Wer einen unbefristeten Arbeitsvertrag hat, der wähnt sich gern auf der sicheren Seite. Zu aufwändig, denkt manch Angestellter, sei in diesem Falle die arbeitsrechtliche Auseinandersetzung rund um eine mögliche Entlassung. Tatsächlich gibt es mehr Situationen, in denen ein Arbeitgeber sich auch von unbefristet Beschäftigten trennen kann, als viele denken. Ein Grund ist beispielsweise die Einführung neuer Technik im Unternehmen bzw. der Umgang der Angestellten mit dieser Herausforderung.

Grund 1: Neue Technik hält Einzug im Unternehmen

Wenn das Warenwirtschaftssystem im Lager die lieb gewonnene Excel-Datei ersetzt oder der Redakteur, mit Word groß geworden, sich aufs Content-Management-System umstellen muss, gerät der routinierte Alltag kurzfristig aus dem Trott. Arbeitsrechtsexperten weisen darauf hin, dass sich Mitarbeiter in solchen Fällen fortbilden lassen müssen. Wer sich in dieser Situation als Angestellter mit einem “Das haben wir immer schon gemacht, also machen wir es weiter so” zurücklehnt, riskiert zunächst Abmahnungen, später dann die Kündigung.

Grund 2: Dauerkrankheit

Die sechswöchige Lohnfortzahlung im Krankheitsfall ist eine sozialstaatliche Errungenschaft, deren Sinn niemand ernsthaft in Abrede stellt. Was aber ist, wenn eine Arbeitnehmerin oder ein Arbeitnehmer mehrere Monate krankheitsbedingt fehlt oder viele kurze Arbeitsunfähigkeitszeiten “sammelt”, die aufs Jahr gerechnet sechs Wochen überschreiten? Für echte “Schwänzer” folgen in diesem Falle, sofern ein “Blaumachen” nachgewiesen werden kann, Abmahnungen und die verhaltensbedingte Kündigung.

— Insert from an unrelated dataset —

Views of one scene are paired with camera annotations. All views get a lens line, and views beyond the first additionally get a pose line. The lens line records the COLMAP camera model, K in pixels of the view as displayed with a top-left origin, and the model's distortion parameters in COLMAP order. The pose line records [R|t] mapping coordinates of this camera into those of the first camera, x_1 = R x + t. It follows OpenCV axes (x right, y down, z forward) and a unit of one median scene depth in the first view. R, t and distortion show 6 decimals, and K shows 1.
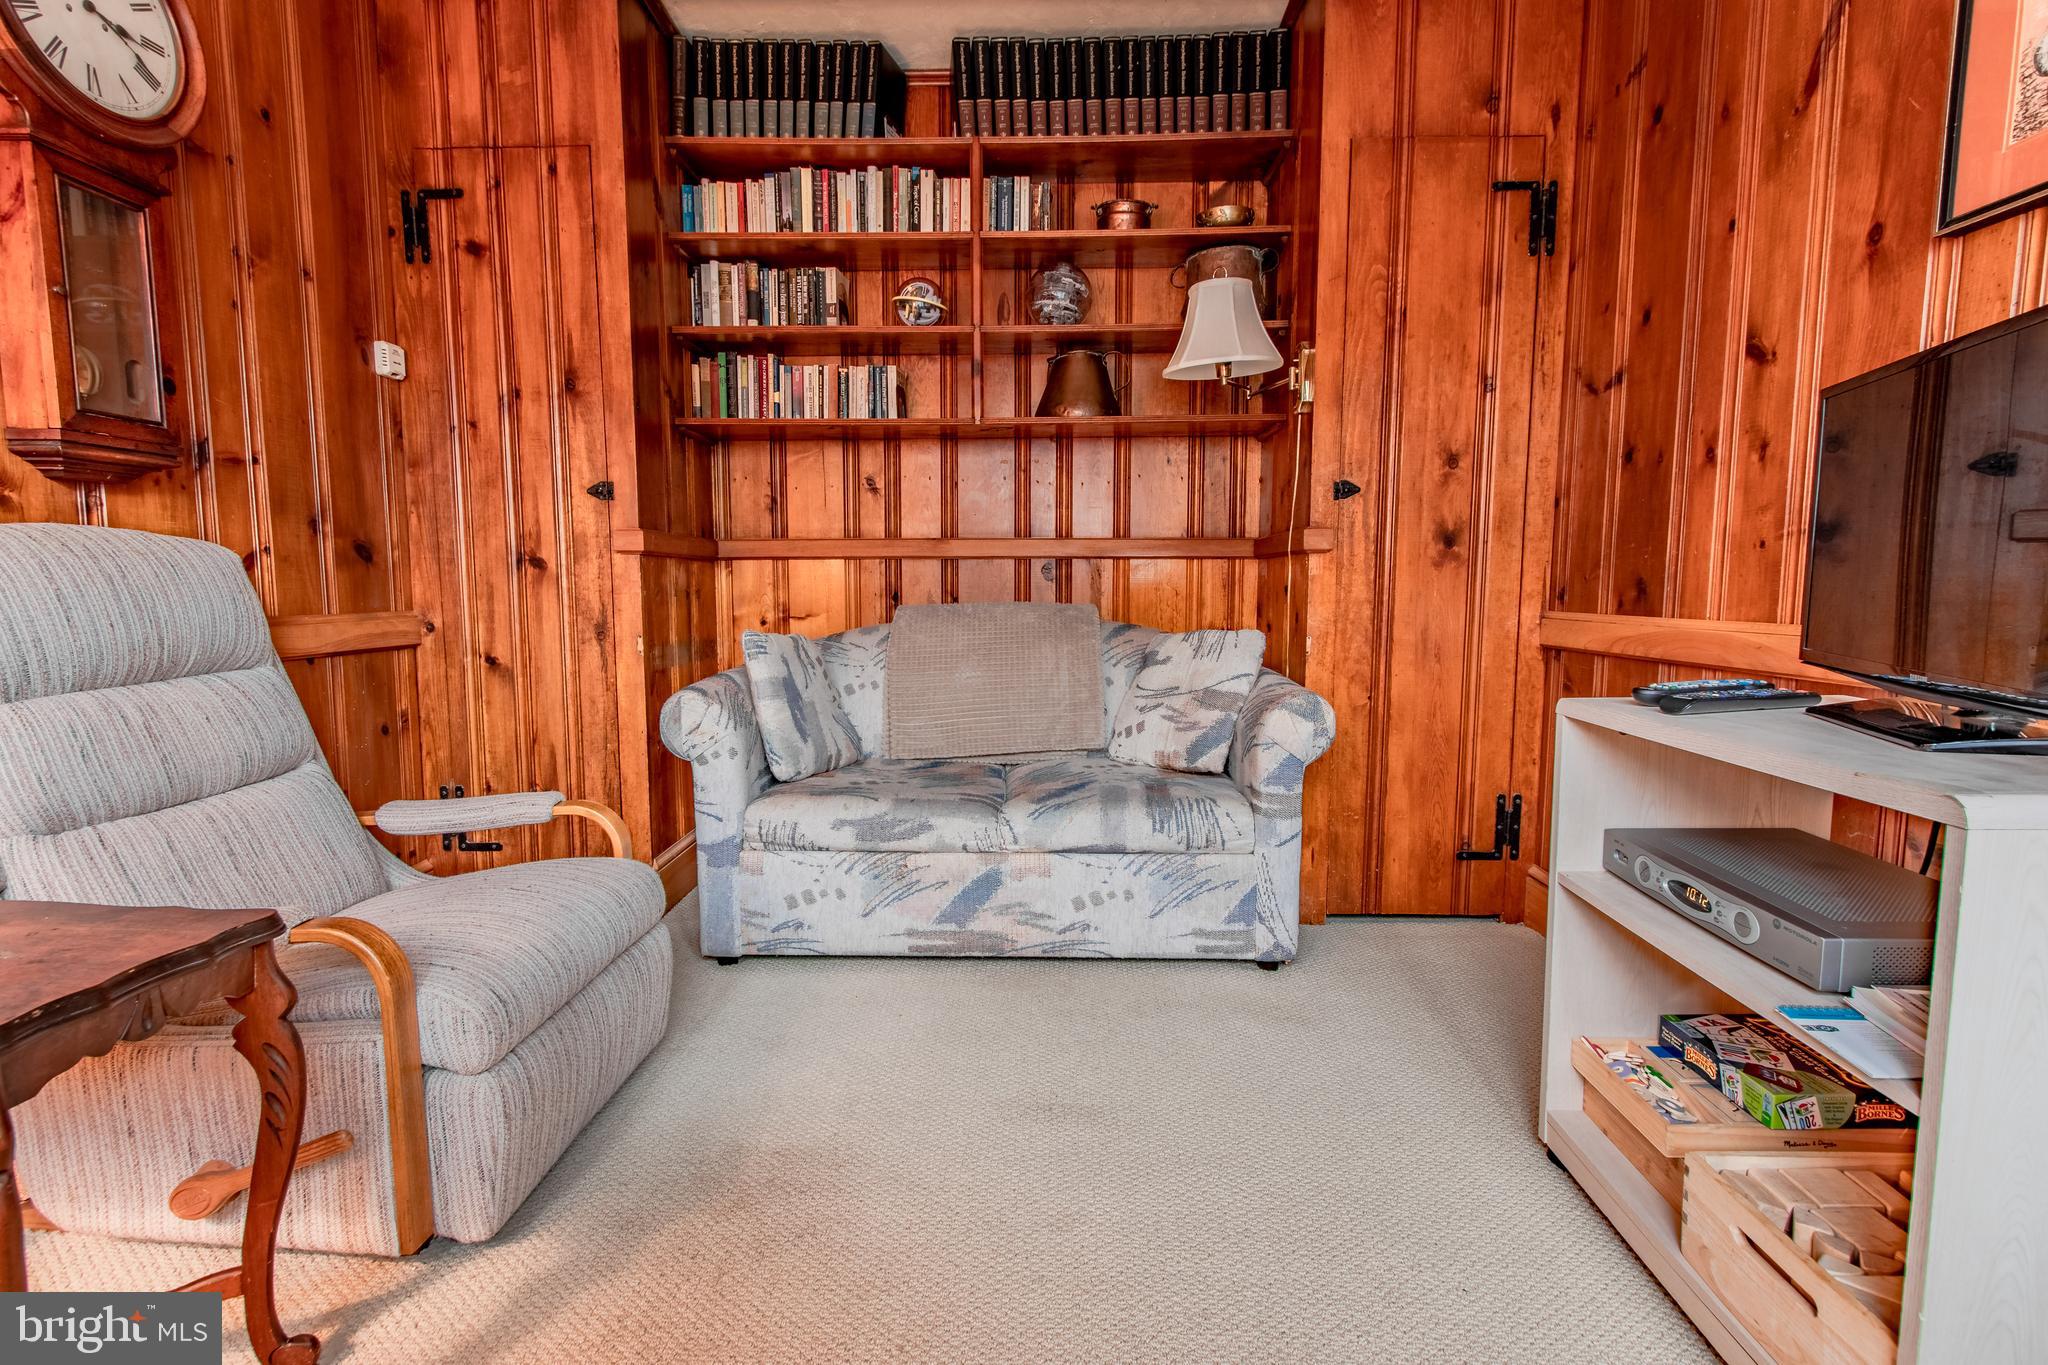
lens RADIAL K [[952.7, 0, 1028.4], [0, 952.7, 685.1], [0, 0, 1]] dist [-0.003035, -0.002072]
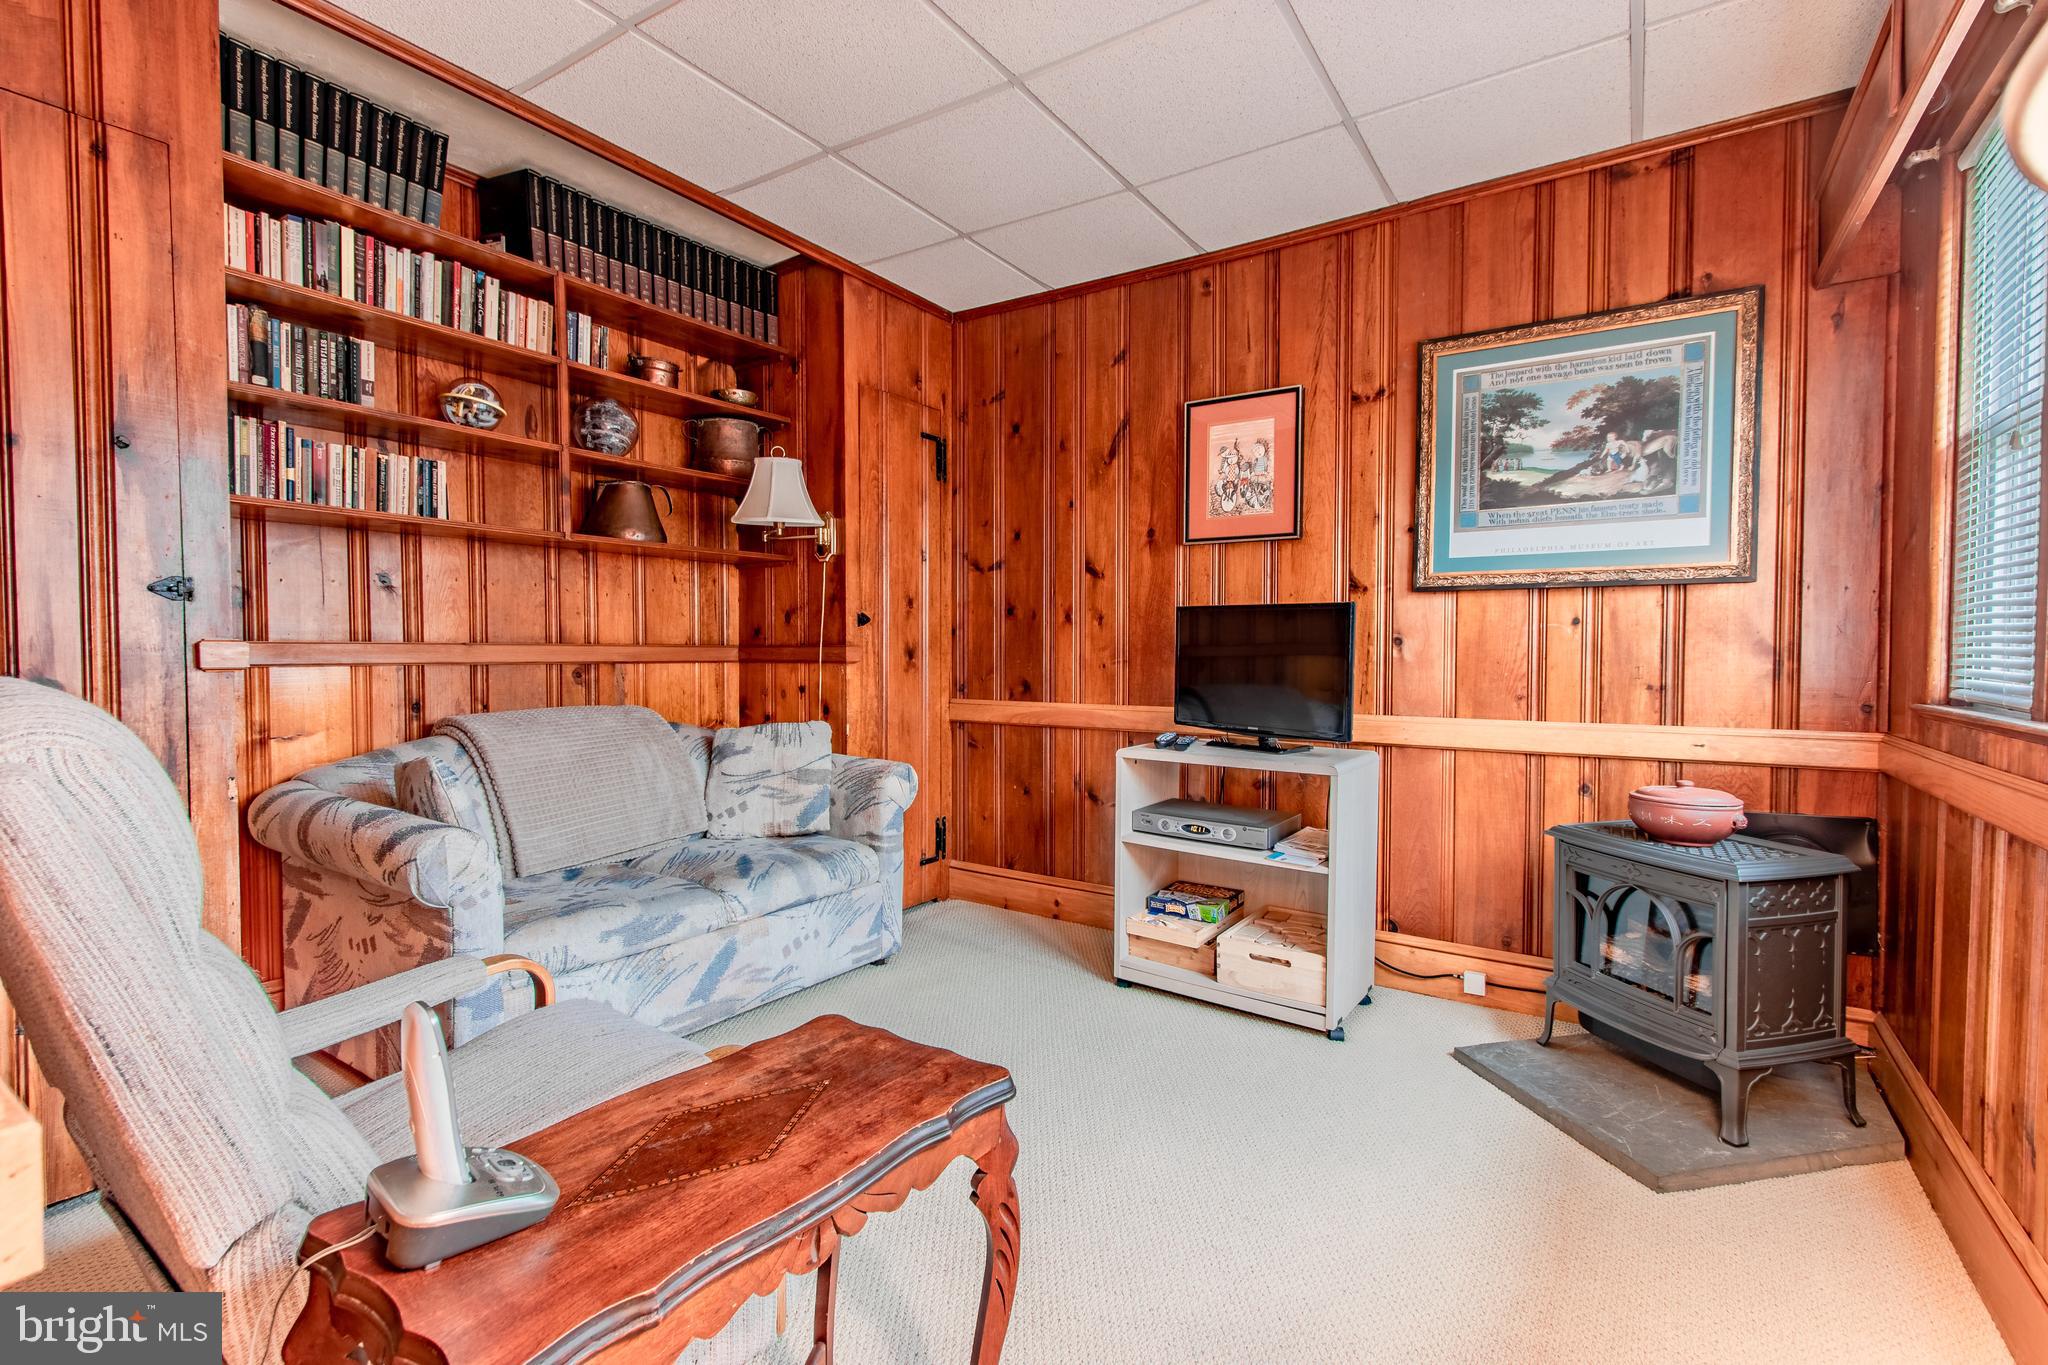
lens RADIAL K [[952.7, 0, 1010.0], [0, 952.7, 676.1], [0, 0, 1]] dist [-0.003035, -0.002072]
pose [[0.533704, -0.020983, 0.845411, -0.756910], [0.085336, 0.995926, -0.029153, -0.060053], [-0.841355, 0.087703, 0.533320, 0.058968]]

Für die tatsächlich Erkrankten muss das Unternehmen zunächst ein Betriebliches Eingliederungsmanagement (BEM) unternehmen. Auch die Prognose eines Gutachters, etwa des Medizinischen Dienstes der Krankenkasse, ist hier ein wichtiger Aspekt. Misslingt das BEM und ist die Prognose negativ, darf, je nach Stellung des Mitarbeiters, nach unterschiedlicher zeitlicher Frist gekündigt werden.